#### Exercise goal
Check every line below for the word "content" and copy the ones that have it.

[Record set Boundary: Start]

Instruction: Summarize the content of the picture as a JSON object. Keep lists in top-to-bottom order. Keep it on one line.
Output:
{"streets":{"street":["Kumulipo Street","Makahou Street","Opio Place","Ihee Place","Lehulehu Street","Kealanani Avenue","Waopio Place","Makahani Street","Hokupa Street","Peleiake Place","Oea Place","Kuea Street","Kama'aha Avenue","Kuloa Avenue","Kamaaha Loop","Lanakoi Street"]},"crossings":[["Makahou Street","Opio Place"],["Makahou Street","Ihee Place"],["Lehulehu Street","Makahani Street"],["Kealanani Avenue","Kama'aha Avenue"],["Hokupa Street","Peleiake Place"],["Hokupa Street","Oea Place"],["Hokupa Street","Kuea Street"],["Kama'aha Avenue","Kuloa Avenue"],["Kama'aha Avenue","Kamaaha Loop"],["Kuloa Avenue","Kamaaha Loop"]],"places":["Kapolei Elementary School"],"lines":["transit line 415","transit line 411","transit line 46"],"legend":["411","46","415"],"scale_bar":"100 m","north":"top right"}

[Record set Boundary: End]
[Record set Boundary: Start]

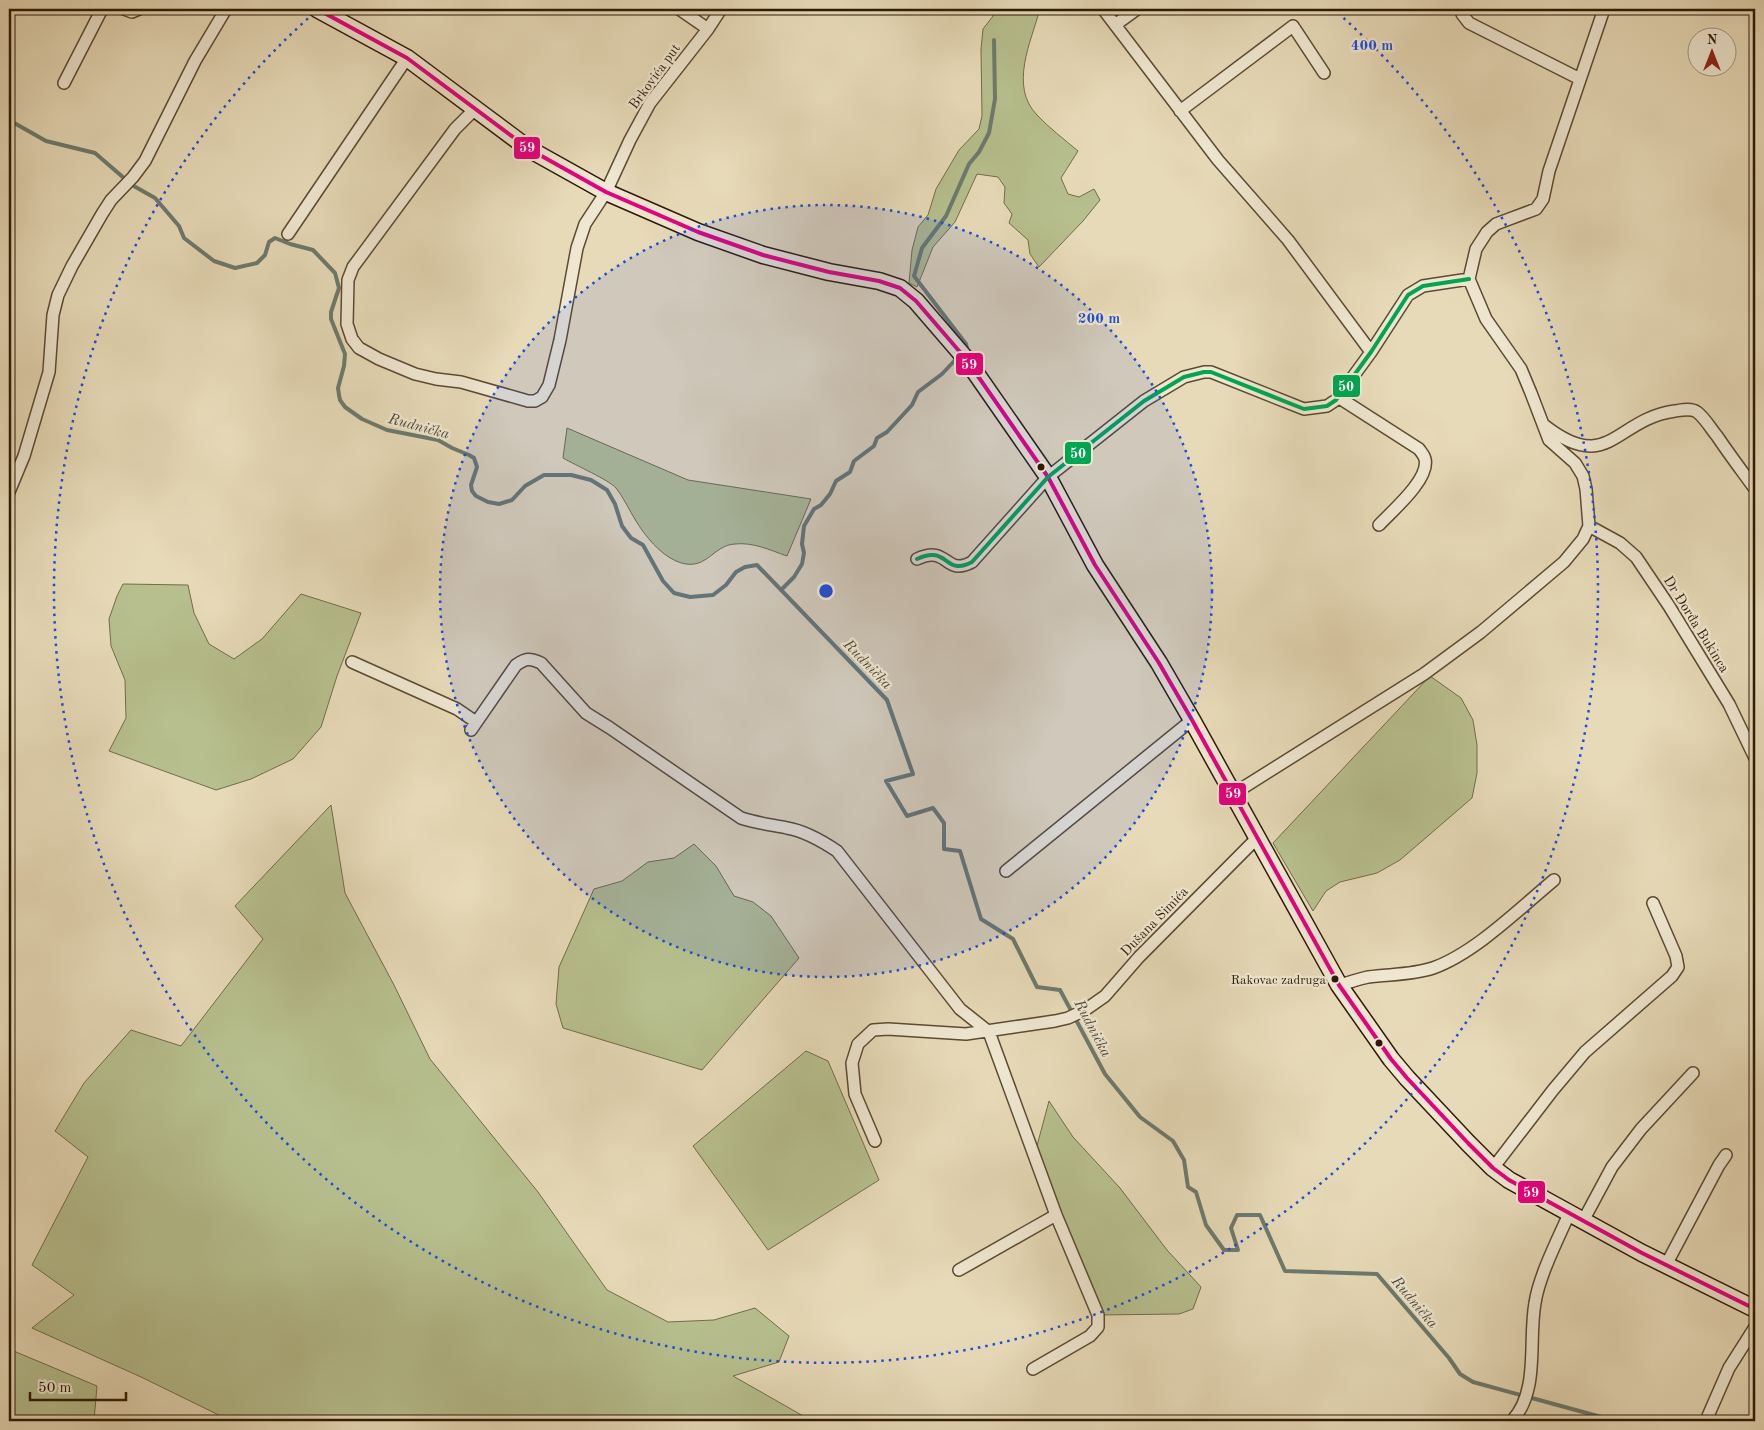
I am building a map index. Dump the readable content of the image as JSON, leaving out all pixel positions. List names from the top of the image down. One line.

[Record set Boundary: End]

#### Response to this exercise
Instruction: Summarize the content of the picture as a JSON object. Keep lists in top-to-bottom order. Keep it on one line.
I am building a map index. Dump the readable content of the image as JSON, leaving out all pixel positions. List names from the top of the image down. One line.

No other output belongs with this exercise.